Southwestern Kansas, Southern Nazarene, Oklahoma Baptist, Missouri Southern and Northeastern State have shown interest in his defensive ability.
“I like playing defense better because I get to hit people. It hurts a lot less than getting hit,’’ said Cox, whose sister Jordan plays softball for the Lady Cardinals. “Defensively I can see more of everything and it comes more naturally. I’ve been a linebacker all my life and didn’t become a running back until the eighth or ninth grade.
“As a running back I love getting the ball instead of blocking somebody. I don’t have the hands for a receiver. I’m a downhill runner, I don’t go side to side. I like trap plays and my goal is to have a high handoff ratio. I get 10.5 yards per carry and just try and run my hardest.’’
It seems Cox is a jack of all trades on an athletic field. Pass rushing is his defensive passion and he said he was the No. 2 tackler in all of Class 3A as a junior. As a soccer goalkeeper he said his strong natural ability and sense of where the ball is works wonders for the Cardinals, who won the state title two seasons ago.
Cox has become one of school’s athletic mainstays and tries to lead by his actions. One of his most memorable achievements was scoring a 60-yard touchdown against Adair as a freshman. That one moment played a major role in Cox’s mental growth and development. So did working out with his dad last summer.
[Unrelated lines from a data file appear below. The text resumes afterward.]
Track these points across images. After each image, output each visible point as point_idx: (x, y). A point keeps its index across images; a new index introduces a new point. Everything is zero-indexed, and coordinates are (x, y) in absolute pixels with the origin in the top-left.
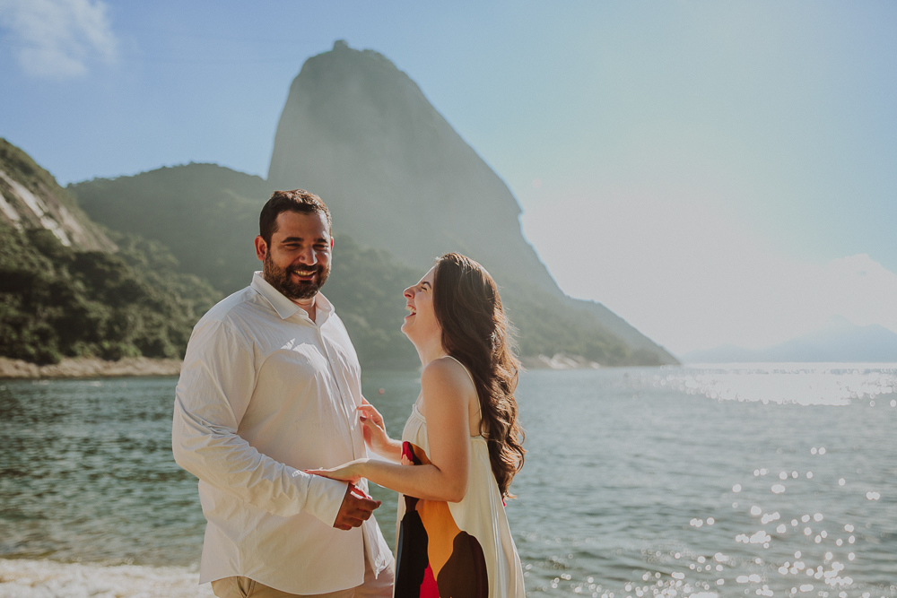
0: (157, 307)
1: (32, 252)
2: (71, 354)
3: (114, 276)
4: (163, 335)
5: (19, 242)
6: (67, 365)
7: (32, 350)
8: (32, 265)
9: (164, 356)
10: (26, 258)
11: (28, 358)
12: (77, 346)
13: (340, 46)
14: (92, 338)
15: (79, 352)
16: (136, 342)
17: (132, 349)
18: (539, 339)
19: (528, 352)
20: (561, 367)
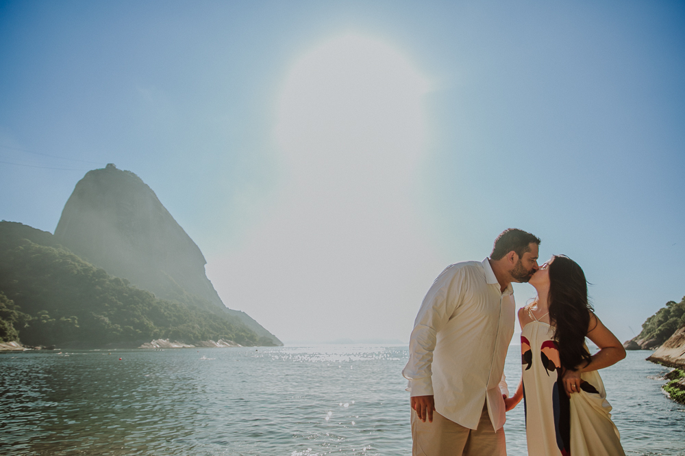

“We worked out with a strength training regimen,’’ he said. “My dad (Mark Cox) and I went to the Claremore Recreation Center and he was my personal coach. Dad played football at Catoosa and Broken Arrow and in college at Southeastern State.’’
East can see the benefits in Cox’s offseason dedication.
“His mental capacity for the game has gotten better and his reaction times are faster,’’ the coach said. “He’s really come around on the concepts we do offensively and defensively. He’s improved and he’s grasping even more about the game.’’
It’s all part of Cox’s maturation process and his determination to become the best he can be on a football field.